Ironically, he picked a metaphor that doesn't support his point at all

If you go to a Starbucks, it's like you're buying a set amount of data. You don't expect unlimited refills, because that's not how the transaction works - you buy the coffee by volume. It's yours with no strings attached

If you go to a restaurant, you buy access to coffee. I do expect unlimited coffee, I would be livid if they charged by the cup. However, you do not get to expect to take any coffee with you - you're using their "infrastructure" to hold your coffee, and you don't get to walk out with the cup. You don't get to share it with the restaurant or the table - you're burying a personal "subscription" to coffee for the duration of your stay

Coffee, like data, is effectively free at a restaurant. They must pay for the infrastructure, but after that each additional pot only costs a few cents. They must make at least 1 pot a day, and a human can't safely drink more than a couple pots in a day (which is an obscene amount only the heaviest caffeine addicts could tolerate). You get it one small cup at a time, if you bought a second cup you could double the rate of coffee delivery... They might even just give it to you for free, because it costs them so little and they want you to come back

You purchase access to coffee for a time, or you purchase coffee by volume. They shouldn't be allowed to charge for both - maybe if you've drank 14 cups and others want coffee, they should be given priority during lunch rush as the rate of coffee production is limited by infrastructure

It's actually a pretty decent metaphor, it just doesn't support his argument at all

[–] Ohmmy@lemmy.dbzer0.com 3 points 2 weeks ago (8 children)

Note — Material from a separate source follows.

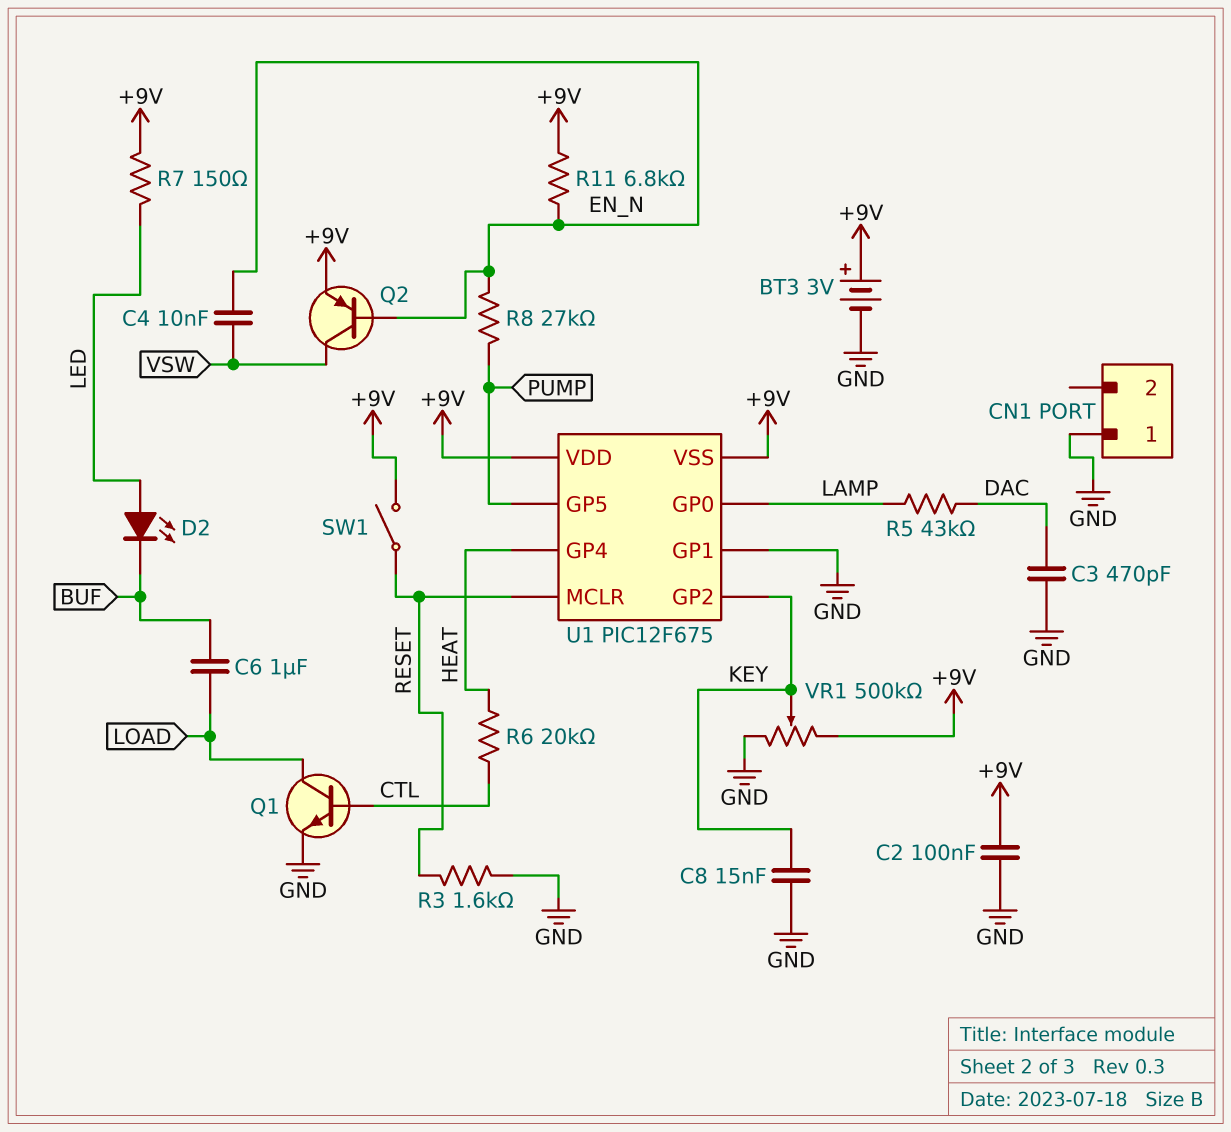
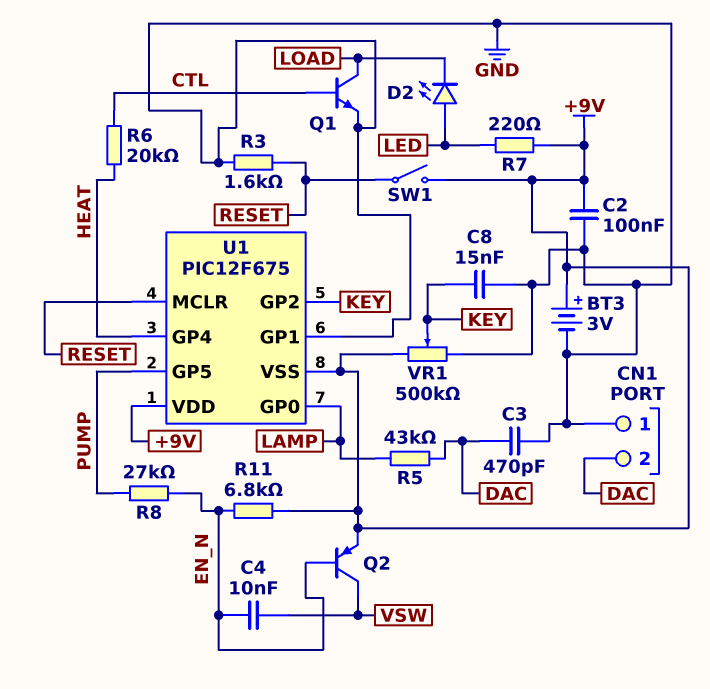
C6: 1uF (BUF, LOAD) -> none
CN1 pin 2: none -> DAC
D2: LED (A LED, K BUF) -> LED (A LED, K LOAD)
R7: 150 (+9V, LED) -> 220 (+9V, LED)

I completely disagree that it is a decent metaphor. Unlike coffee, internet data usage is entirely nebulous to mostly everyone outside of the tech sphere. The metaphor serves as a way of misrepresenting a widespread ignorance for a fundamental understanding.

If we wanted a decent metaphor we'd have to compare data usage to something like health insurance. Well you see, you pay for your rate of coverage at these visits per year but also have to pay your deductible that might or might not be used off routine...

In the end if we want to simplify internet expense it is this: ISPs charge way more than they need to and search for ways to charge more to maximize profits without improving service.